For his Atom Tone project, a sonification of Mendeleev's periodic table and the spectral lines of atoms, he received the Excellence in Sound Art and Sound Design Award at the prestigious international conference klingt gut! Symposium on Sound in Hamburg, 2018.
He has created a large number of long-term multimedia installations that were featured at many international festivals and conferences such as CTM, Unsound, ICAD, NEXT, NCCA, STIMUL, ENH, NIME, klingt gut! STEIM, and Institute of Sonology.
For SONDA festival he has composed a new synesthetic experimental set that combines laser beam with electroacoustic music.
TRYCHTÝŘ

The TRYCHTÝŘ project is a pilot artistic and social experiment that explores the possibilities of creative group collaboration and encourages mutual learning by working together.
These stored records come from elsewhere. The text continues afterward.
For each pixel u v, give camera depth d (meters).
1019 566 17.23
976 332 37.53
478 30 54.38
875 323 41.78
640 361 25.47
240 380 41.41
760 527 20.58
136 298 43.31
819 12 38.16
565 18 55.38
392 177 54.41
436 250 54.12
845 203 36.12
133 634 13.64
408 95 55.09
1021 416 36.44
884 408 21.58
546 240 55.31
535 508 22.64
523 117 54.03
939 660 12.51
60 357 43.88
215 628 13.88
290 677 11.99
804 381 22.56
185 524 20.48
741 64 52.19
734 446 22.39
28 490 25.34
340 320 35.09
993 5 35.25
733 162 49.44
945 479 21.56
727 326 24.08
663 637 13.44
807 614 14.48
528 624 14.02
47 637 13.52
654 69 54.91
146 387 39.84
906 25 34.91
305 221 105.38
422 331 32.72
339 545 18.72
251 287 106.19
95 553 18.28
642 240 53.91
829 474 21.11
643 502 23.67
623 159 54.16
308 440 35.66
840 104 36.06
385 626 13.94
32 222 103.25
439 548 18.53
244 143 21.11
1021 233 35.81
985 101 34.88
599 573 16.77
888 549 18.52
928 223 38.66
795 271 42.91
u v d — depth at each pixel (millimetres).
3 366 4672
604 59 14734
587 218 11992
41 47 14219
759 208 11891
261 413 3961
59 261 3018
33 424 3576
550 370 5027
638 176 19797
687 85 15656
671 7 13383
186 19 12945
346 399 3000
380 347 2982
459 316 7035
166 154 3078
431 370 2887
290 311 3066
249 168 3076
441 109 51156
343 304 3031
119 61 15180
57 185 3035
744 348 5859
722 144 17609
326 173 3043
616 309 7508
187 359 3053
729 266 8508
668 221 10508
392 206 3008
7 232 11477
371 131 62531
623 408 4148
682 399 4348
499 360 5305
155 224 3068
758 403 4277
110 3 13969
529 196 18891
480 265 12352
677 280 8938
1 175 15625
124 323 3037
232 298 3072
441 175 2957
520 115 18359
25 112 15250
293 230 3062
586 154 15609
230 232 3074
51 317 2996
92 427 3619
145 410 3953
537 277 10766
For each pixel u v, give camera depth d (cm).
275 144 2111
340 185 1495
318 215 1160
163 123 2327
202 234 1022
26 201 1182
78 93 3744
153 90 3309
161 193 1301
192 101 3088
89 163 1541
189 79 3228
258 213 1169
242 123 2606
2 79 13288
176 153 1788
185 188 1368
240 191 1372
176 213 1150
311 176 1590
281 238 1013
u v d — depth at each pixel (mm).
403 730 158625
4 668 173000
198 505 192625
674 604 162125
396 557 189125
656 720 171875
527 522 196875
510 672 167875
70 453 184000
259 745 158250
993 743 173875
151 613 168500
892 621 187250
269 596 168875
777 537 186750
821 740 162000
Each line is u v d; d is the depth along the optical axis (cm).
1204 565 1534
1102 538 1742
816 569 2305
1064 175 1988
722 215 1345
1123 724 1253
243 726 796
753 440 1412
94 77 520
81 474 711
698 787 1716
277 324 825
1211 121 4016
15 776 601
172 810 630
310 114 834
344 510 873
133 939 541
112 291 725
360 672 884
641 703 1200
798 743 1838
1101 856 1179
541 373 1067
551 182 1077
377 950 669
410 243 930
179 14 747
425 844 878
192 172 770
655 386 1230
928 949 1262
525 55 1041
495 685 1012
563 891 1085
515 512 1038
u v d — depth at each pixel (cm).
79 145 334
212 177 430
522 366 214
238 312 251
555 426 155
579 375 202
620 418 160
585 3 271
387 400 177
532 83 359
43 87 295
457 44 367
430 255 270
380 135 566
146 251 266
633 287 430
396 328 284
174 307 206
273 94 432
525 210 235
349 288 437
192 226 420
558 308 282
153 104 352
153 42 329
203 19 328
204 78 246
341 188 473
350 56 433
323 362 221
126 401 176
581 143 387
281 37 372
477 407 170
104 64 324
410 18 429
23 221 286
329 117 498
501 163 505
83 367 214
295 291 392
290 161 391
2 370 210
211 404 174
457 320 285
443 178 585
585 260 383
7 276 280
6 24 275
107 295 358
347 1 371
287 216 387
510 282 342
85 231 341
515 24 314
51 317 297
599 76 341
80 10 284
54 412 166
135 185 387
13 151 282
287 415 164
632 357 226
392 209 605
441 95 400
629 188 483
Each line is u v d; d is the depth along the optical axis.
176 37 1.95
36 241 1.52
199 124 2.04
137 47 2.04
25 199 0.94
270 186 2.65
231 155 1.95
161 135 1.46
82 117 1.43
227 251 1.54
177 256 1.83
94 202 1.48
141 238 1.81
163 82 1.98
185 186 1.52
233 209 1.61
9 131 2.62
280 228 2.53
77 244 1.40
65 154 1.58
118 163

The project was launched by SVITAVA Association, which addressed the public through an open call and selected a group of 20 artists of different backgrounds who did not know each other.
Through regular meetings in the SVITAVA studios, ideas, intersections and collaborations began to emerge with the aim of diverse artistic interventions at the SONDA Festival. Thus, TRYCHTÝŘ provided the participants with the opportunity to take an active part in creating the festival's content and to present their work in an international context. The form of the interventions is very open - from scenography, full-dome video projections, (not only) musical performances, to installations, interactive objects or unexpected micro and macro immersive situations.
The TRYCHTÝŘ project is a great adventure for all involved, the outcome of which remains unknown until the last moment.
The following artists are participating in the project: Filip Dobrocký, Jana Pavla Francová, Martin Hurych, Jena Jang, Lucie Jestřabíková, Karolína Kohoutková, Krištof Krupa, Katarina Marošiová, Josef Eduard Masáryk, Andrej Nechaj, Jakub Nečas, Kryštof Pátra, Valeriia Riazanova, Seth Rozanoff, Matúš Stenko, Anna Stepanova, Veronika Šmírová, Zuzana Štefková, Tomáš Urík.